People ask us what the NICU is like and I never know how to answer that. Because the NICU isn't one thing. It's the same thing, every single day, for months.

It's Groundhog Day with alarms.

So instead of trying to describe what it feels like, I'm going to walk you through what a typical day actually looks like for our family right now. Not the dramatic days. Not the scary days. Just a regular Tuesday in the NICU — because those are the days nobody talks about, and they're the ones that make up 90% of the journey.

The Morning

We wake up before our alarms. That's what children do — our five-year-old doesn't care that we were up late worrying about her baby sister or washing breast pump parts. She's ready to go.

We rush out of the house, get her to school, and then my wife and I start working. That's the thing nobody tells you about the NICU — life doesn't pause. The bills don't stop. The deadlines don't move. You still have to show up at your job even though part of you is already at the hospital.

We work through the morning. Some days it's focused. Some days it's not. But we push through because the afternoon is ours.

The Drive

Around midday, we head to the hospital. Sometimes we ride together. Sometimes separately. It just depends on how the day falls with our jobs.

The drive is its own ritual at this point. We've made it so many times we could do it with our eyes closed. Same route. Same parking lot. Same walk through the doors. Same hand sanitizer station. Same badge scan.

It all becomes muscle memory after a while. And there's something both comforting and exhausting about that.

The Update

First thing we do is go to the bedside. If we can catch rounds, we do. If we missed them, we ask for an update from the nurse — what happened overnight, any changes, what's the plan for today.

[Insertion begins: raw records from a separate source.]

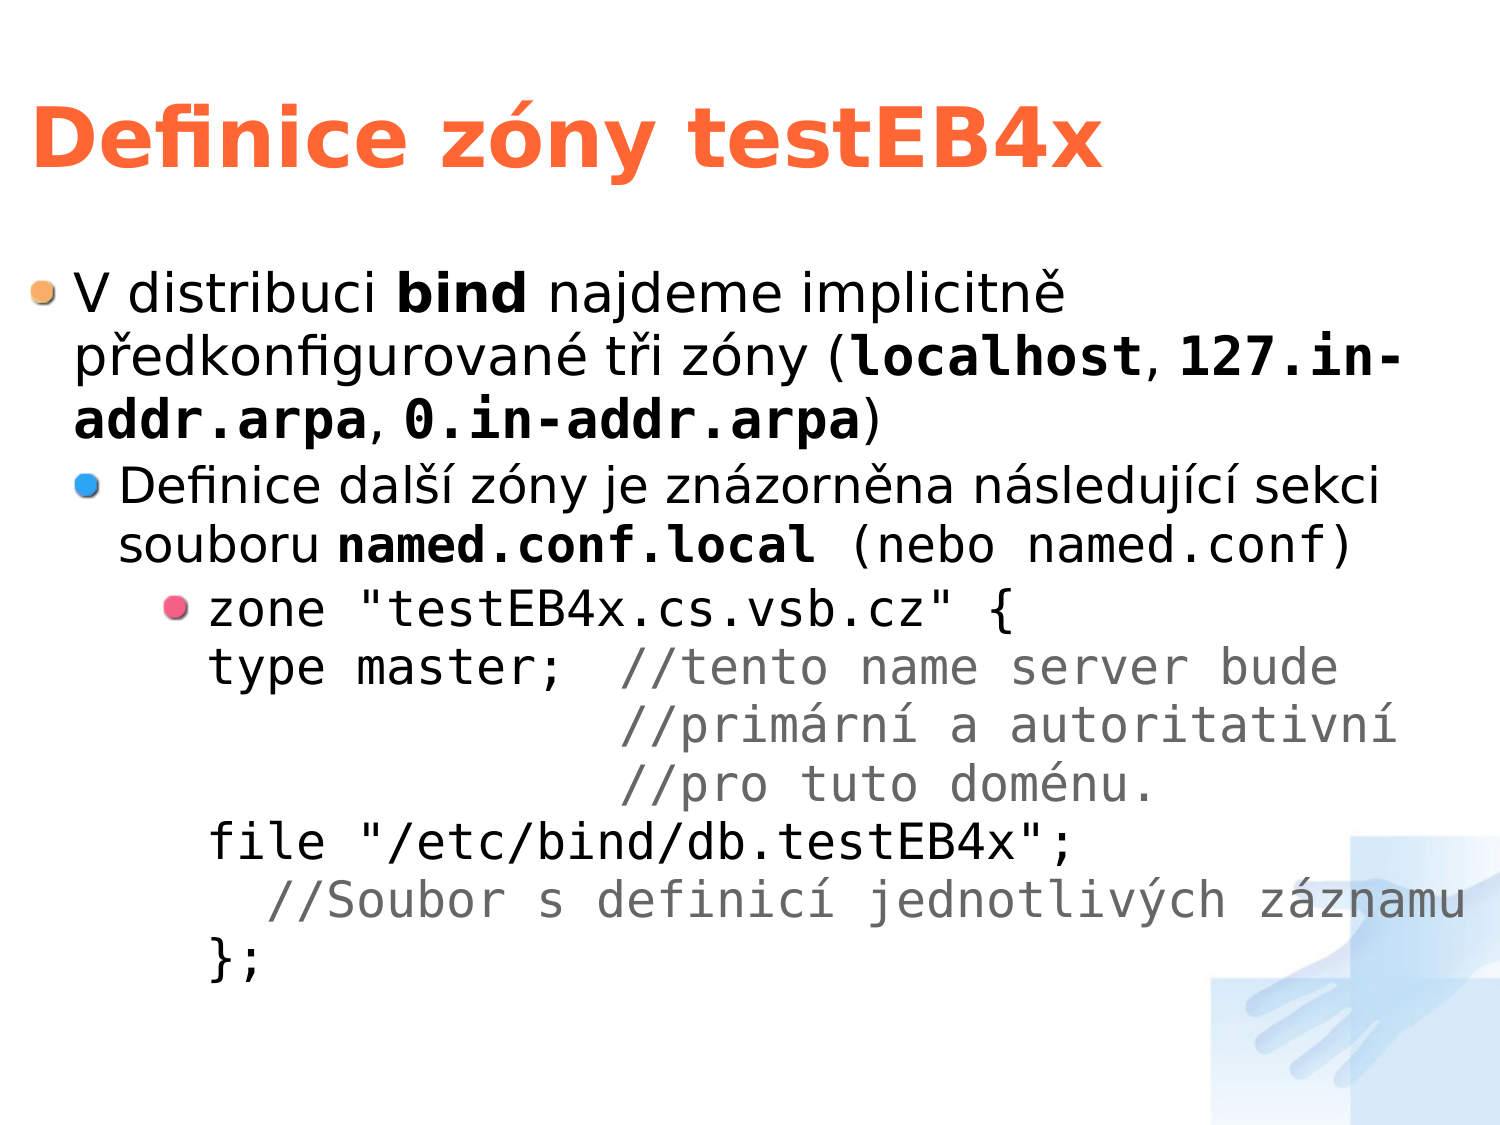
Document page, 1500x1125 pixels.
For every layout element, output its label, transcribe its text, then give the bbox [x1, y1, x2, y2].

picture [0, 0, 1500, 1125]
list V distribuci bind najdeme implicitně předkonfigurované tři zóny (localhost, 127.in-addr.arpa, 0.in-addr.arpa) Definice další zóny je znázorněna následující sekci souboru named.conf.local (nebo named.conf) zone "testEB4x.cs.vsb.cz" { type master; //tento name server bude //primární a autoritativní //pro tuto doménu. file "/etc/bind/db.testEB4x"; //Soubor s definicí jednotlivých záznamu }; [29, 262, 1477, 1093]
title Definice zóny testEB4x [29, 21, 1477, 257]
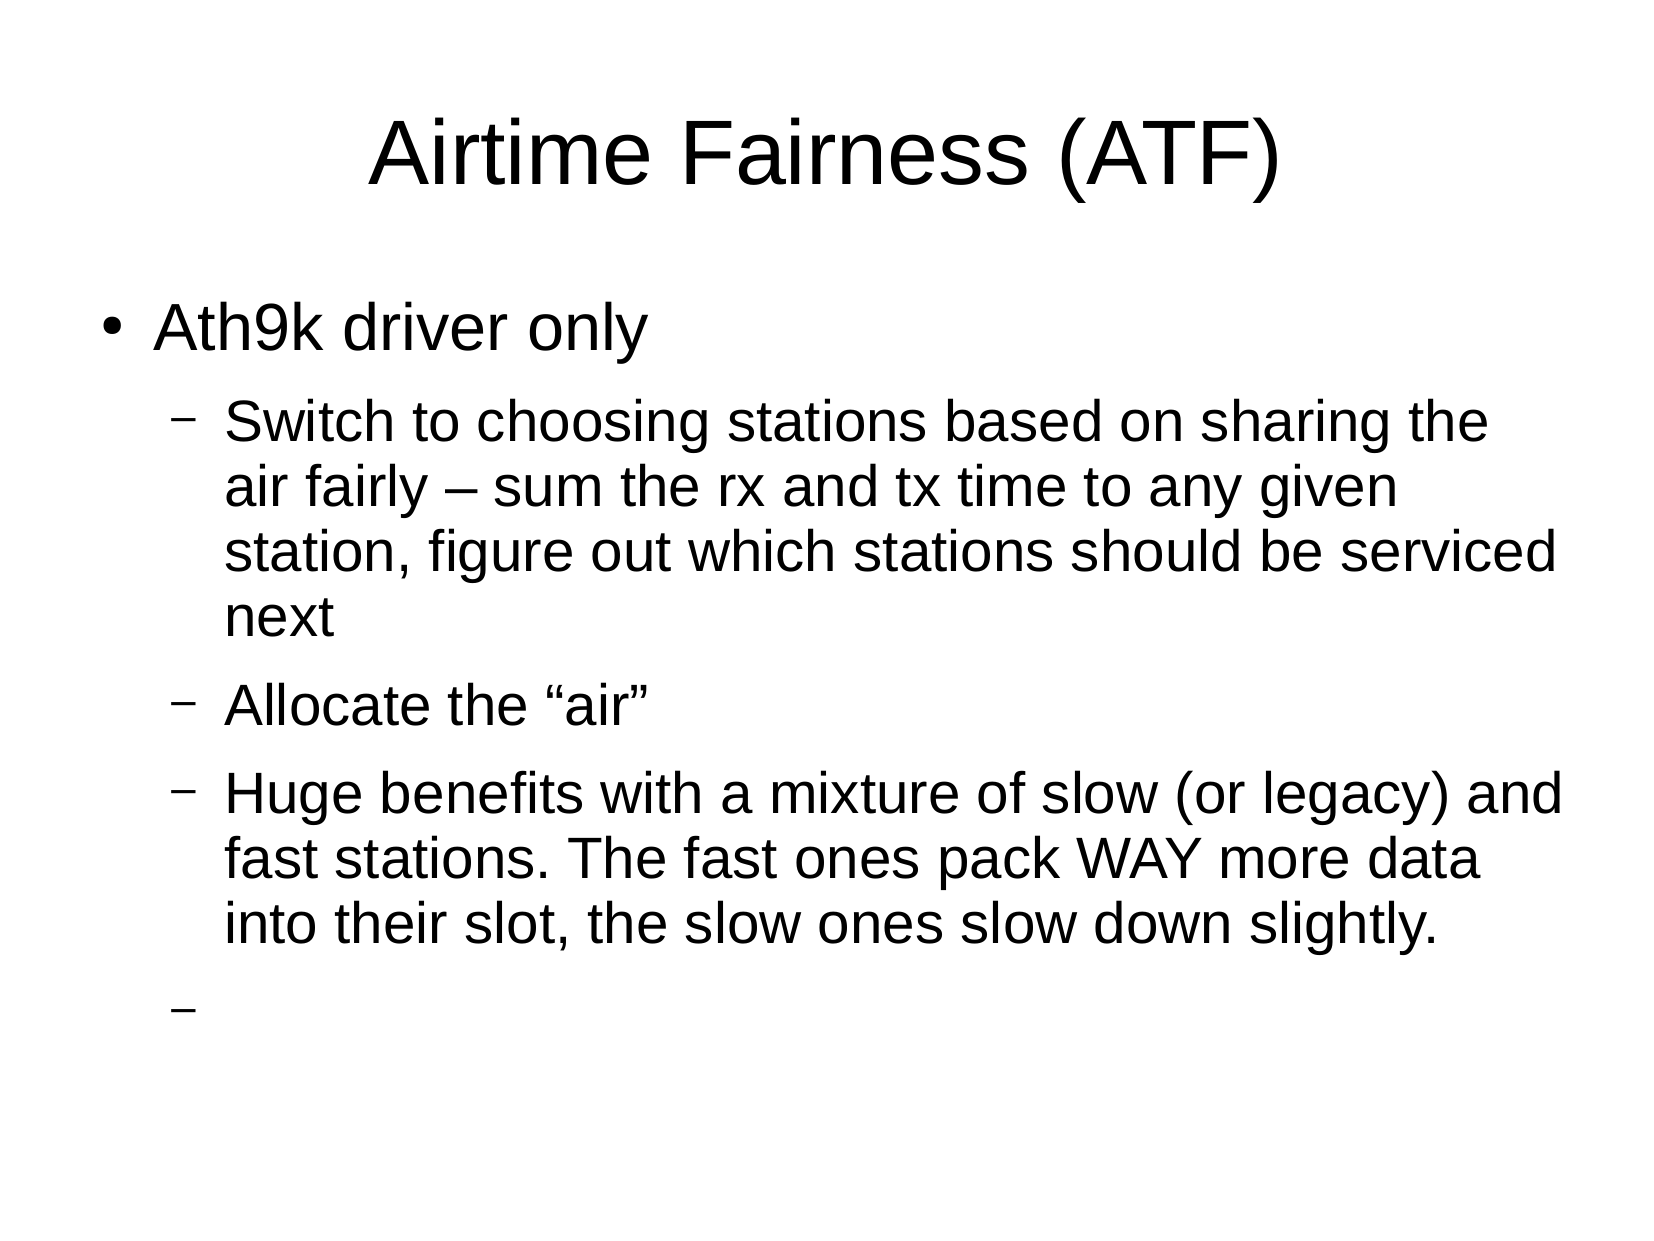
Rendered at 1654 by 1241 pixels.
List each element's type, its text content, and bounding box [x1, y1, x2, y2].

list Ath9k driver only Switch to choosing stations based on sharing the air fairly – sum the rx and tx time to any given station, figure out which stations should be serviced next Allocate the “air” Huge benefits with a mixture of slow (or legacy) and fast stations. The fast ones pack WAY more data into their slot, the slow ones slow down slightly. [82, 290, 1571, 1010]
title Airtime Fairness (ATF) [82, 49, 1571, 257]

We drop off milk. My wife pumps at home and we bring the supply in for the team to use. Making sure the nurses have enough for oral care and feedings for the next 24 to 48 hours is part of the routine now.

Then we grab lunch. The hospital cafeteria isn't winning any awards, but it's become our spot. We sit, we eat, we decompress for a few minutes before heading back up. Those 20 minutes of just being two people eating lunch together — not NICU parents, not employees, not caretakers — matter more than you'd think.

The Hold

After lunch, we head back to the bedside. We make sure we're completely caught up on anything that changed, and then it's time.

Kangaroo care.

Holding your baby skin to skin is the best part of every NICU day. It's the part that makes all the rushing and the working and the driving worth it. Typically we hold her for at least an hour — sometimes longer if she's tolerating it well.

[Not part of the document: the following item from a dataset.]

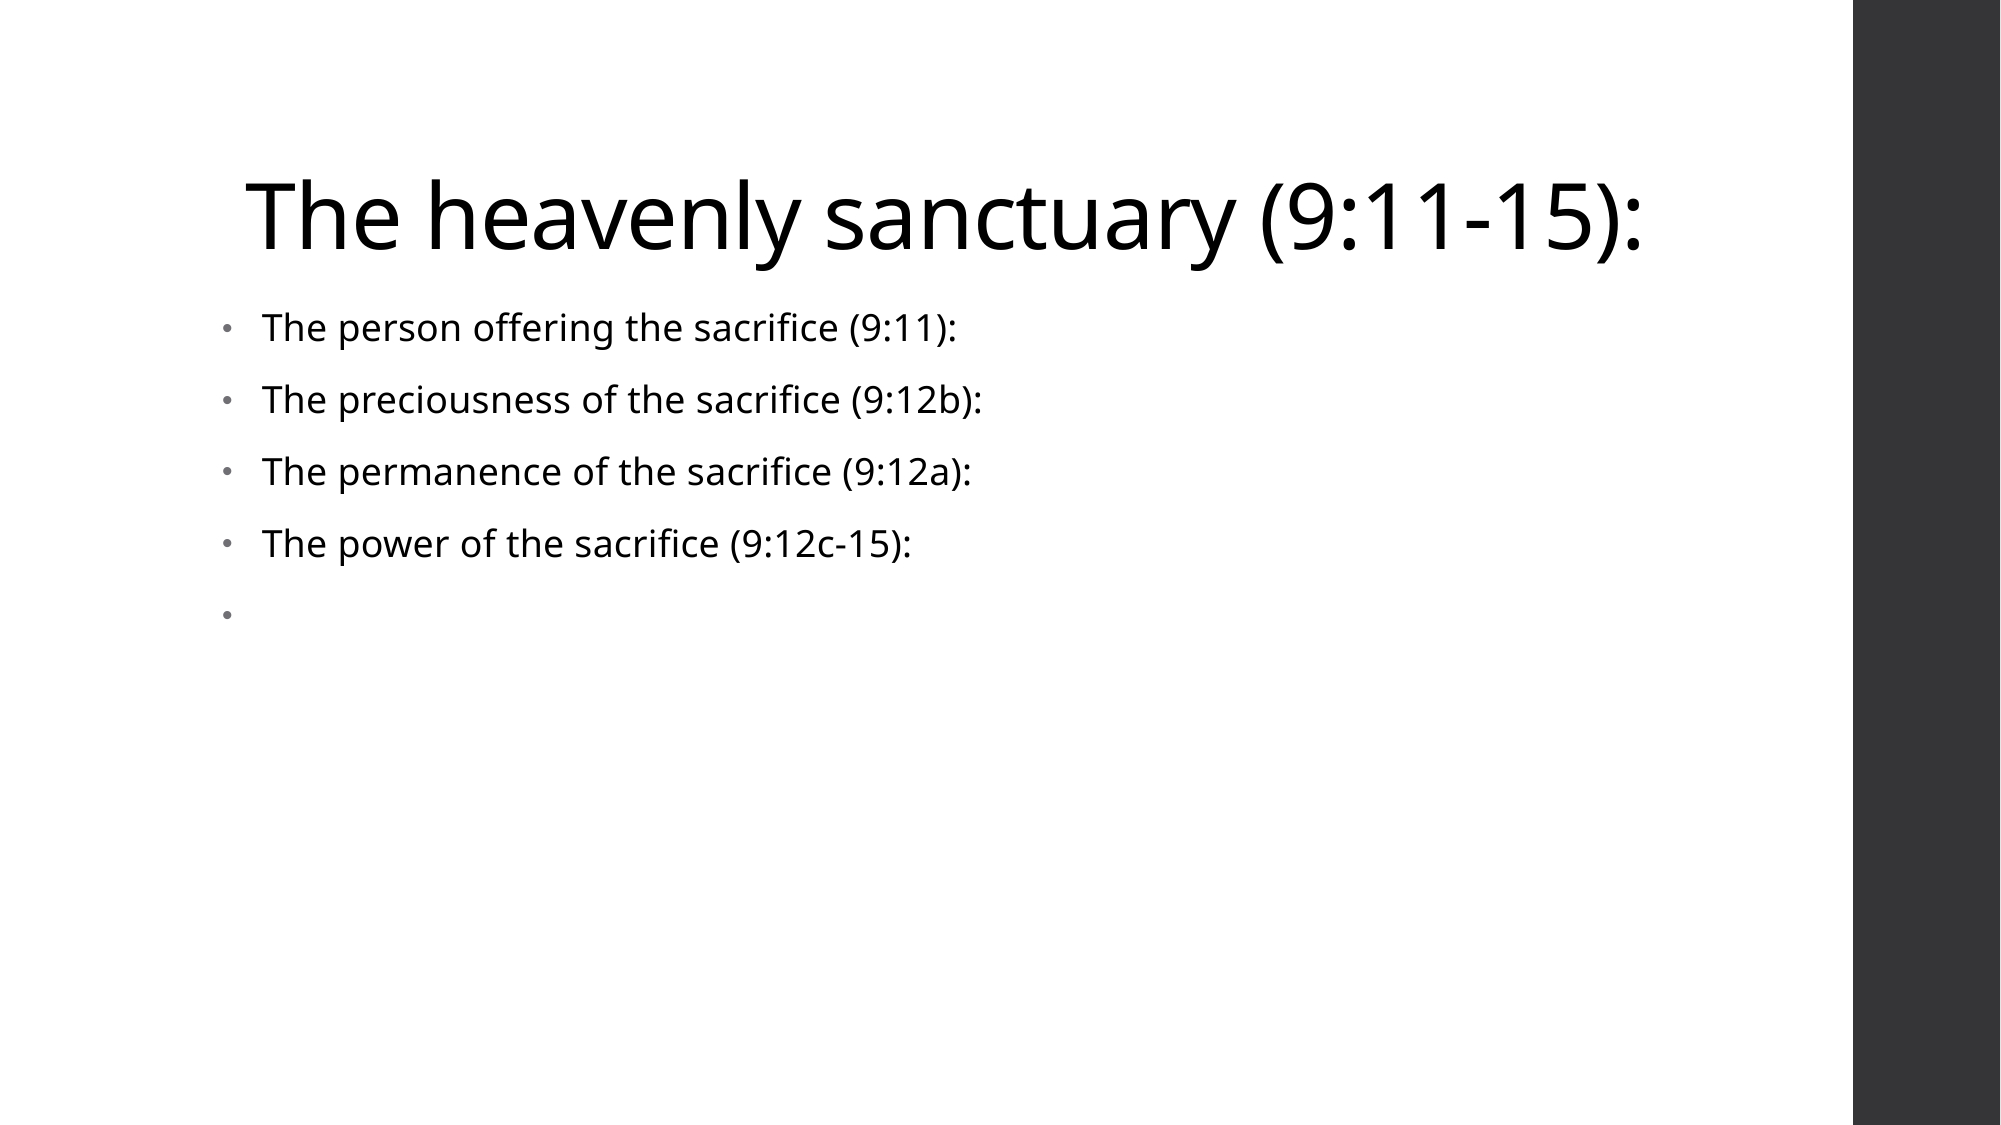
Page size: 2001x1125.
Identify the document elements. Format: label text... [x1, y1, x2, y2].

list The person offering the sacrifice (9:11): The preciousness of the sacrifice (9:12b): The permanence of the sacrifice (9:12a): The power of the sacrifice (9:12c-15): [206, 299, 1617, 1014]
title The heavenly sanctuary (9:11-15): [206, 60, 1797, 278]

Sometimes she lets both of us hold her during our visit. Sometimes she's only feeling one of us that day. But we always switch off and make sure we both get time with her.

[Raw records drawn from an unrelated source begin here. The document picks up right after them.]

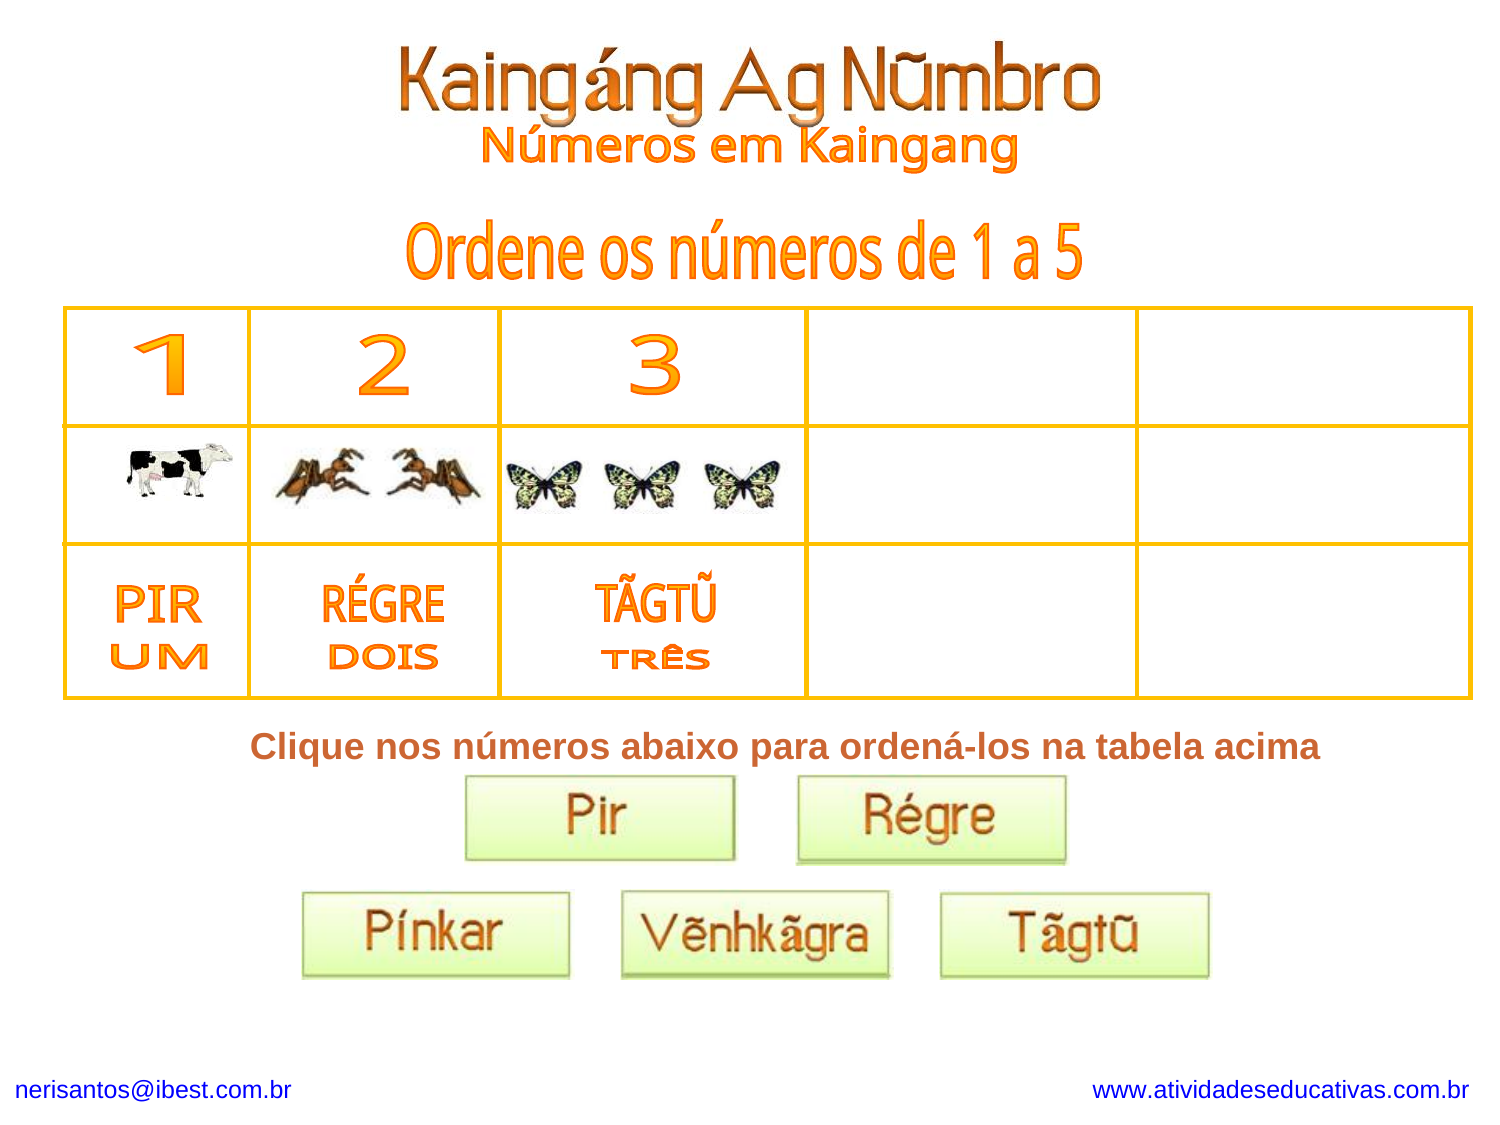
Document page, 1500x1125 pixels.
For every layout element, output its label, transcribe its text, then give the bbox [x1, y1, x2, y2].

text_box RÉGRE [349, 585, 366, 622]
text_box TRÊS [686, 650, 709, 669]
text_box Ordene os números de 1 a 5 [974, 223, 989, 279]
picture [795, 775, 1070, 866]
text_box RÉGRE [324, 585, 346, 622]
text_box TÃGTU [668, 584, 690, 622]
text_box Clique nos números abaixo para ordená-los na tabela acima [235, 714, 1337, 775]
text_box RÉGRE [426, 585, 443, 622]
text_box Ordene os números de 1 a 5 [830, 236, 856, 279]
picture [702, 454, 789, 514]
text_box Ordene os números de 1 a 5 [601, 236, 627, 279]
text_box RÉGRE [401, 585, 423, 622]
text_box Ordene os números de 1 a 5 [781, 236, 805, 279]
text_box 2 [360, 335, 408, 395]
text_box DOIS [363, 645, 395, 669]
text_box TRÊS [632, 650, 658, 669]
text_box Ordene os números de 1 a 5 [407, 223, 442, 279]
text_box ~ [698, 572, 711, 581]
text_box TRÊS [602, 650, 628, 669]
text_box Ordene os números de 1 a 5 [703, 237, 727, 279]
text_box Ordene os números de 1 a 5 [1014, 236, 1038, 279]
picture [602, 454, 689, 514]
text_box TÃGTU [614, 584, 640, 622]
picture [386, 31, 1114, 135]
text_box Ordene os números de 1 a 5 [899, 220, 924, 279]
text_box TÃGTU [596, 584, 618, 622]
text_box Ordene os números de 1 a 5 [671, 236, 695, 279]
picture [504, 454, 591, 514]
text_box Ordene os números de 1 a 5 [529, 236, 553, 279]
text_box Ordene os números de 1 a 5 [498, 236, 523, 279]
text_box Ordene os números de 1 a 5 [861, 236, 881, 279]
text_box PIR [117, 586, 144, 622]
text_box DOIS [415, 645, 437, 669]
text_box PIR [149, 586, 164, 622]
text_box TÃGTU [693, 584, 715, 622]
text_box UM [112, 645, 148, 669]
text_box DOIS [330, 645, 358, 669]
picture [620, 889, 894, 980]
text_box Ordene os números de 1 a 5 [930, 236, 954, 279]
text_box Ordene os números de 1 a 5 [811, 236, 828, 279]
text_box 1 [135, 335, 183, 395]
picture [271, 442, 486, 509]
text_box Ordene os números de 1 a 5 [559, 236, 583, 279]
picture [939, 889, 1213, 980]
text_box TÃGTU [641, 584, 665, 622]
text_box PIR [171, 586, 201, 622]
text_box UM [160, 645, 207, 669]
text_box DOIS [399, 645, 412, 669]
text_box Ordene os números de 1 a 5 [467, 220, 492, 279]
text_box Ordene os números de 1 a 5 [1057, 223, 1081, 279]
text_box TRÊS [662, 650, 682, 669]
text_box Ordene os números de 1 a 5 [632, 236, 652, 279]
picture [118, 442, 237, 502]
text_box RÉGRE [370, 585, 395, 622]
picture [464, 775, 739, 866]
text_box Ordene os números de 1 a 5 [448, 236, 465, 279]
text_box Ordene os números de 1 a 5 [735, 236, 775, 279]
picture [301, 889, 575, 980]
text_box 3 [631, 335, 680, 395]
text_box TÃGTU [620, 574, 635, 582]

And then at some point, she desats. Gets fussy. Tells us in her own way that time's up. She's done being held and she's ready to go back. You learn to read those cues. You learn not to push it.

While we're there, my wife will typically pump. It's become part of the rhythm — hold the baby, pump, make sure the nurses are stocked. It's a system we've built out of necessity and repetition.

The Leave

This is the hardest part of every single day.

At some point in the afternoon, we have to put her back. We have to leave. Our oldest daughter needs to be picked up from school, and life on the outside doesn't wait for the NICU to feel finished.

We walk away from her. Again. Like we do every day. And no matter how many times we do it, it never gets easy. You just get better at not falling apart in the hallway.

The Evening

We swoop in and grab our oldest from school. Head home or to soccer practice — whatever the day calls for. And then it's family time. Dinner. Playing around the house. Bedtime routines. Normal parent stuff that doesn't feel quite normal when one of your kids is sleeping in a hospital.

Our five-year-old doesn't fully understand what's happening, but she knows her sister is at the hospital and she knows we go see her every day. We try to keep her world as steady as possible while ours is spinning.

And then after she's in bed, the house gets quiet. And the quiet is where the hard thoughts live. The replaying of the day. The wondering if we did enough. The mental math on how many days are left.

And then we set our alarms — even though we know our daughter will beat them — and we do it all again tomorrow.

The Part Nobody Tells You

The dramatic NICU days — the scares, the setbacks, the big milestones — those get all the attention. But the typical days are the ones that define the experience.

It's the repetition that wears you down. The sameness. The routine that becomes both your anchor and your prison. You need the structure to survive, but the structure is also what makes it feel like the days blend into one endless loop.

If you're in the middle of that loop right now, I want you to know two things:

The monotony is normal. You're not doing it wrong. Every NICU family lives some version of this same day, over and over, until they don't have to anymore.

And breaking up the routine — even in the smallest way — matters. A different lunch spot. A ten minute walk that isn't to the parking garage. One night where you do something for yourself instead of collapsing into bed.

The typical day is survivable. But you have to be intentional about surviving it.

— Louie

Two-time NICU dad. Same day. Different date.